A Randomized Controlled Trial Evaluating the Impact of Procedure-Specific Bariatric Supplements on Micronutrient Status and Vitamin B6 Hypervitaminosis Following Metabolic and Bariatric Surgery
Obesity is a complex, multifactorial chronic disease with an escalating global incidence, impacting over 650 million adults worldwide. It is closely linked to a variety of metabolic, cardiovascular, and musculoskeletal diseases, and is a leading contributor to preventable morbidity and mortality. Metabolic and Bariatric Surgery (MBS) stands out as the most effective long-term intervention for obesity, facilitating significant and sustained weight loss while also promoting remission of associated diseases. However, the anatomical and physiological alterations induced by MBS, including gastric restriction, bypass of absorptive surfaces, altered gastrointestinal transit, and reduced gastric acid production, significantly disrupt nutrient absorption and metabolism, placing patients at lifelong risk of micronutrient deficiencies or, conversely, hypervitaminosis resulting from excessive supplementation. Among these, Vitamin B6 imbalance has emerged as a significant yet under-recognized issue in post-MBS patients. Among the nutrients affected, vitamin B6 (pyridoxine) presents a unique challenge. Vitamin B6 functions as a coenzyme in amino acid metabolism, neurotransmitter synthesis, and immune regulation. Deficiencies in Vitamin B6 are well-documented and can manifest as glossitis, irritability, and peripheral neuropathy. Notably, B6-related neuropathy may clinically resemble Guillain-Barré syndrome in post-MBS patients. This anxiety surrounding deficiency symptoms often leads to the overconsumption of Vitamin B6, resulting in hypervitaminosis, which can also present with neurological manifestations such as sensory neuropathy and ataxia. The risk of hypervitaminosis is further exacerbated by the widespread use of high-dose multivitamin formulations post-surgery, many of which contain vitamin B6 at levels far exceeding the Recommended Dietary Allowance (RDA). For males, the RDA is 1.3 mg daily for those aged 19-50 years, increasing to 1.7 mg for those over 50. For females, the RDA is 1.3 mg for those aged 19-50 and 1.5 mg for those over 50. Yet some commercially available bariatric supplements exceed this level several-fold. Studies by Dogan et al. and Homan et al. emphasize the prevalence of vitamin B6 toxicity in post-MBS populations, largely attributable to inappropriate supplementation practices.
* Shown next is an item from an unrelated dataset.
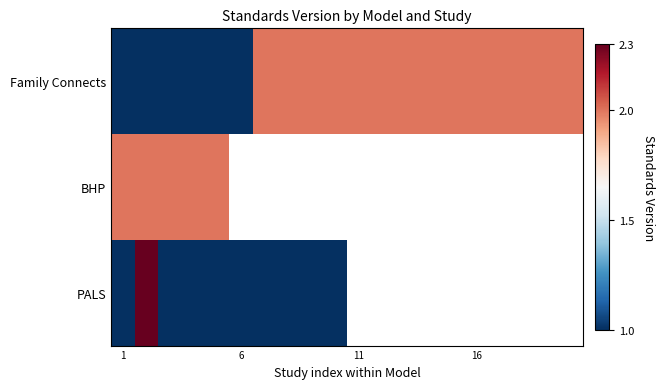

Which series has the widest spread of values?

PALS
⁃ Eligible participants will be adults:
• Aged 18 to 65 years
• Undergoing primary metabolic and bariatric surgery (MBS), including sleeve gastrectomy (SG), Roux-en-Y gastric bypass (RYGB), or one anastomosis gastric bypass (OAGB).
• Patients must meet established surgical indications as defined by the International Federation for the Surgery of Obesity and Metabolic Disorders (IFSO), specifically: a body mass index (BMI) greater than 30 kg/m² with at least one obesity-related comorbidity (e.g., type 2 diabetes, hypertension, obstructive sleep apnea)
• or a BMI greater than 35 kg/m² irrespective of comorbidities.
• Eligible participants must be capable of providing informed consent, willing to adhere to the prescribed supplement regimen, and able to complete scheduled postoperative follow-up visits for 12 months.